Tech Study Guide
Inference Runbooks
Operational runbooks for LLM inference incidents: wrong output, high TTFT, slow inter-token latency, OOM, low throughput, queue buildup, cache pressure, tokenizer mismatch, and runtime regressions.
Inference Runbooks
Inference incidents need fast symptom splitting. Avoid starting with “the GPU is slow.” First classify the failure as behavior, queueing, prefill, decode, memory, API, routing, or release regression.
Command Examples
curl -s http://localhost:8000/v1/models
curl -s http://localhost:8000/metrics | grep -E 'queue|token|kv|error|request'
nvidia-smi
Example output and meaning:
| Command | Example output | What it does |
|---|---|---|
curl -s http://localhost:8000/v1/models |
HTTP status, headers, timing, JSON payload, or TLS/proxy error. |
Separates reachability, TLS, proxy, and application behavior. |
curl -s http://localhost:8000/metrics \| grep -E 'queue\|token\|kv\|error\|request' |
HTTP status, headers, timing, JSON payload, or TLS/proxy error. |
Separates reachability, TLS, proxy, and application behavior. |
nvidia-smi |
GPU utilization, memory use, CUDA visibility, model list, or serving metrics. |
Separates accelerator visibility from model-serving capacity and latency. |
Record route, model ID, adapter, tokenizer/template revision, runtime version, generation config, prompt tokens, output tokens, tenant, and release time.
Symptom Split
| Symptom | First Question |
|---|---|
| Wrong output | Does a deterministic single-call repro fail outside the serving engine? |
| High TTFT | Is the delay queueing or prefill? |
| Slow streaming | Is ITL high on server metrics or only at the client? |
| OOM/rejections | Are weights, KV cache, or workspace the pressure source? |
| Low throughput | Is bottleneck compute, memory bandwidth, scheduler, or routing? |
| Queue buildup | Are workers healthy and admitting requests? |
| Cache preemptions | Are prompt/output/concurrency limits too high? |
| Runtime regression | Did model, tokenizer, adapter, quantization, or engine change? |
Wrong Output
- Reproduce with deterministic decoding.
- Compare model revision, tokenizer, chat template, generation config, and adapter.
- Render prompt text and token IDs.
- Test same input in a reference runtime.
- Check retrieval/tool context if present.
- Roll back changed artifact if release-linked.
High TTFT
| Evidence | Meaning |
|---|---|
| High queue time | Admission, capacity, or worker health issue. |
| Long prompt tokens | Prefill-heavy request shape. |
| Low prefix hit rate | Prefix caching not helping. |
| High waiting requests | Scheduler pressure. |
| Cold model | Load/warmup path. |
Levers: reduce prompt tokens, add replicas, route long prompts, enable prefix caching, use chunked prefill, lower concurrency per replica, or scale hardware.
Slow Inter-Token Latency
Check output tokens, decode tokens/sec, KV-cache usage, GPU memory bandwidth, batch occupancy, speculative acceptance rate, and client/network buffering.

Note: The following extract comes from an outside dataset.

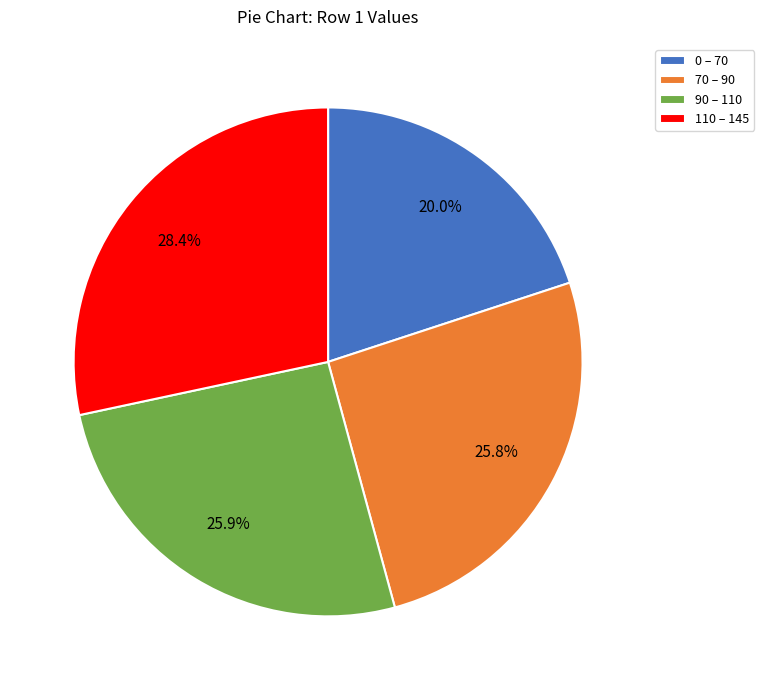

What is the largest slice in the pie chart?

110 – 145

Levers include smaller model, speculation, quantization, decode-focused pool, lower output caps, or more hardware.
OOM and Cache Pressure
- Compare weight memory estimate to available GPU memory.
- Estimate KV cache for p95 prompt plus output at active concurrency.
- Check
kv_cache_usage, preemptions, swaps, and rejected requests. - Lower
max_model_len, output cap, or concurrency. - Add KV quantization, more memory, or separate long-context pool.
Low Throughput
| Cause | Check |
|---|---|
| Small batches | Batch occupancy and request arrival pattern. |
| Sequence skew | Long outputs holding decode slots. |
| Tensor parallel overhead | Interconnect and NCCL metrics. |
| CPU bottleneck | Tokenization, routing, logging, JSON serialization. |
| Kernel mismatch | Runtime version, quantization, unsupported shape. |
Release Regression
Use this rollback checklist:
- Identify changed model/runtime/tokenizer/template/adapter/quantization/flags.
- Compare golden prompts and structured-output evals.
- Compare TTFT, ITL, queue, cache, and error metrics.
- Canary stop if p95 latency, error rate, or quality gates fail.
- Restore previous artifact bundle and flags.
Study Cards
What is the first split in an inference incident?
Separate behavior, queueing, prefill, decode, memory, API, routing, and release-regression causes.
What usually drives high TTFT?
Queue time, long prompt prefill, cold starts, low prefix-cache hits, or insufficient capacity.
What usually drives slow ITL?
Decode bottlenecks, memory bandwidth, long outputs, poor batch occupancy, or ineffective speculation.